Surgery is indicated if more conservative treatments fail. Patients with axillary sweating can be treated with surgical excision of axillary sweat glands through open dissection or by liposuction (the latter appears to have lower morbidity). Patients with palmar sweating can be treated with endoscopic transthoracic sympathectomy. The potential morbidity of surgery must be considered, especially in sympathectomy. Potential complications include phantom sweating (a sensation of sweating in the absence of sweating), compensatory hyperhidrosis (increased sweating in untreated parts of the body), gustatory sweating, neuralgia, and Horner syndrome. Compensatory hyperhidrosis is most common after endoscopic transthoracic sympathectomy, developing in up to 80% of patients, and can be disabling and far worse than the original problem.
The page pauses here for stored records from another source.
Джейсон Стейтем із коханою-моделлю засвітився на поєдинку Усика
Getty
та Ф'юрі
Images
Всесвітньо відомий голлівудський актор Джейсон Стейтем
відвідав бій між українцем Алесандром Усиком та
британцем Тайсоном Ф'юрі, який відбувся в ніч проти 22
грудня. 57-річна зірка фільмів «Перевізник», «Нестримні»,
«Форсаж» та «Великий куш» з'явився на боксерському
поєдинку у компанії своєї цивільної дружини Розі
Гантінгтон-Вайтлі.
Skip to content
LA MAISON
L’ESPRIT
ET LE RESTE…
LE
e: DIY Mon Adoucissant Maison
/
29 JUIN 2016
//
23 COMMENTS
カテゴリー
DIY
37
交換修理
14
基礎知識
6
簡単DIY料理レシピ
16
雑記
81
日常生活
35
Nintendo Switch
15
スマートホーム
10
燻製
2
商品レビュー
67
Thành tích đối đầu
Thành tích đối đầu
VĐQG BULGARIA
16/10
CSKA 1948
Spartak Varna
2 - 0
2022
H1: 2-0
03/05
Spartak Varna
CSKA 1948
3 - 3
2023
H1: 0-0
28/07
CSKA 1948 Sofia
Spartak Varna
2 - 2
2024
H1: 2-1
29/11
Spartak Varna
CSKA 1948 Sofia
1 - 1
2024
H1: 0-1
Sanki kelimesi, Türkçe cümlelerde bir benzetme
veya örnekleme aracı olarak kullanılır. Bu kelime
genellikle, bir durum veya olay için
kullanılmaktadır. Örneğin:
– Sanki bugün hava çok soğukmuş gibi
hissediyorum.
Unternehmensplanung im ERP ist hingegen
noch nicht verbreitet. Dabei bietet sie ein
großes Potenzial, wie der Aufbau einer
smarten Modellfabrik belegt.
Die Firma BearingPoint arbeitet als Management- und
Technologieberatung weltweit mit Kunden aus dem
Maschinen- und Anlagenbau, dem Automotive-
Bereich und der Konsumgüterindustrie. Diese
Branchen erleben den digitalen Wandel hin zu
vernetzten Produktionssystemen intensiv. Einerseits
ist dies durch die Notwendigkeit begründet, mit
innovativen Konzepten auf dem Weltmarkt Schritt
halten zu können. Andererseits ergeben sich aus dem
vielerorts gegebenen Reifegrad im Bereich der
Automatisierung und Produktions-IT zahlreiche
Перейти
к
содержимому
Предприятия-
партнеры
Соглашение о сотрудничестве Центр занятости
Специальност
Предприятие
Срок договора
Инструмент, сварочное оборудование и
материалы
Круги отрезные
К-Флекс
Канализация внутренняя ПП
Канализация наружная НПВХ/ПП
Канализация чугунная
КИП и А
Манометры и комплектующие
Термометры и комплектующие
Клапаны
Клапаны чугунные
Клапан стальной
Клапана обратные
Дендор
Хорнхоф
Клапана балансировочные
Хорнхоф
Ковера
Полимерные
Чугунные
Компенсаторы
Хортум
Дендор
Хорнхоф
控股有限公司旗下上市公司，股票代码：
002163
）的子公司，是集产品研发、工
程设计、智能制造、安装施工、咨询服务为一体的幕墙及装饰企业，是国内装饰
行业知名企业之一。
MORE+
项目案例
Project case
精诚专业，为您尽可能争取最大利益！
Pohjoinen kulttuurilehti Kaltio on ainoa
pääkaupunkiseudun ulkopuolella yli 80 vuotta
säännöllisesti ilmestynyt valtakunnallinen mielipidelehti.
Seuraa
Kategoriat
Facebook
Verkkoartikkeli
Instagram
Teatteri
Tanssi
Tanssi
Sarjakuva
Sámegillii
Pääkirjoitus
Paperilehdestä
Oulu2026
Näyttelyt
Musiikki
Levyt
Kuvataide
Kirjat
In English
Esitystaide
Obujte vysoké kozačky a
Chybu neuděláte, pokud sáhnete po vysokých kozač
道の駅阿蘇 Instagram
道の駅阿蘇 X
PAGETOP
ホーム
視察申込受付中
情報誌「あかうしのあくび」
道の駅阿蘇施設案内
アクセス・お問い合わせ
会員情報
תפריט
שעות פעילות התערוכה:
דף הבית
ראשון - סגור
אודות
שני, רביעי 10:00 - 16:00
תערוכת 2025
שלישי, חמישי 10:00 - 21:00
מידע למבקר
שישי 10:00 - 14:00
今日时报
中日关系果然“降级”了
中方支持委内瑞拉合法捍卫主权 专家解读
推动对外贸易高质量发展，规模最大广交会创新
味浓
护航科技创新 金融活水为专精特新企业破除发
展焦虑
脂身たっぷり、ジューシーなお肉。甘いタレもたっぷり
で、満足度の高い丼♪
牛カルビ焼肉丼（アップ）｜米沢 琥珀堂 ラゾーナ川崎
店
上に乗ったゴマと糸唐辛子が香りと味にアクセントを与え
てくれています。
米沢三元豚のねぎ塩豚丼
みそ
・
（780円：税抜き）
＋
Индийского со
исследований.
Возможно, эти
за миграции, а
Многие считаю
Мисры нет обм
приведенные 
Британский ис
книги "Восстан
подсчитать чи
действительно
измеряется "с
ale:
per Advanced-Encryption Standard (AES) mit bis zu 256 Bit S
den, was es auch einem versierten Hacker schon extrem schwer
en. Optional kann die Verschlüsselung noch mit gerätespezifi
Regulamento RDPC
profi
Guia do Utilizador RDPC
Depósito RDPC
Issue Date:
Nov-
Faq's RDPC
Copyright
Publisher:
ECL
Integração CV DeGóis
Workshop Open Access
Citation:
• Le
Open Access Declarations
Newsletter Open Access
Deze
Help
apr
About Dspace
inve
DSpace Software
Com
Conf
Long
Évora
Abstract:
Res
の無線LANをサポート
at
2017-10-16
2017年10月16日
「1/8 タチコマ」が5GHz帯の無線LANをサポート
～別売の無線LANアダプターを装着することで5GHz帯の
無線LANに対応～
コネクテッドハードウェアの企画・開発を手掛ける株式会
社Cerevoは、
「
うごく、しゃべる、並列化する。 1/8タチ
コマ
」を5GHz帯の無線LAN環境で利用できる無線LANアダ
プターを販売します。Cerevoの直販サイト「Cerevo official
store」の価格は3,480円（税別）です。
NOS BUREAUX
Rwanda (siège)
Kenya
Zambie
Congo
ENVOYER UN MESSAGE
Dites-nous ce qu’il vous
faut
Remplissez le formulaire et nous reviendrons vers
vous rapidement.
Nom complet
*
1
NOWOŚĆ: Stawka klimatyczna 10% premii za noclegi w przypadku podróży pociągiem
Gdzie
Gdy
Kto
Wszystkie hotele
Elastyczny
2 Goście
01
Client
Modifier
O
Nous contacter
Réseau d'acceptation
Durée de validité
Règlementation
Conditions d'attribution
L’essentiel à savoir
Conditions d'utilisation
1. Glaser DA, Hebert AA, Nast A, et al: Topical glycopyrronium tosylate for the treatment of primary axillary hyperhidrosis: Results from the ATMOS-1 and ATMOS-2 phase 3 randomized controlled trials. J Am Acad Dermatol pii: S0190-9622(18)32224-2, 2018. doi: 10.1016/j.jaad.2018.07.002.
Asymmetric hyperhidrosis suggests a neurologic cause.
Although diffuse sweating is usually normal, consider cancer, infection, and endocrine disorders as directed by patient symptoms.
Obtain laboratory tests to determine systemic causes based on clinical findings.
Treat using aluminum chloride solutions, tap-water iontophoresis, topical glycopyrronium, oral glycopyrrolate or oxybutynin, botulinum toxin, or a microwaved-based device.
Consider surgical options in patients who do not respond to drug or device therapy; these include excision of axillary sweat glands and endoscopic transthoracic sympathectomy for palmar sweating, which carries risk of significant adverse effects.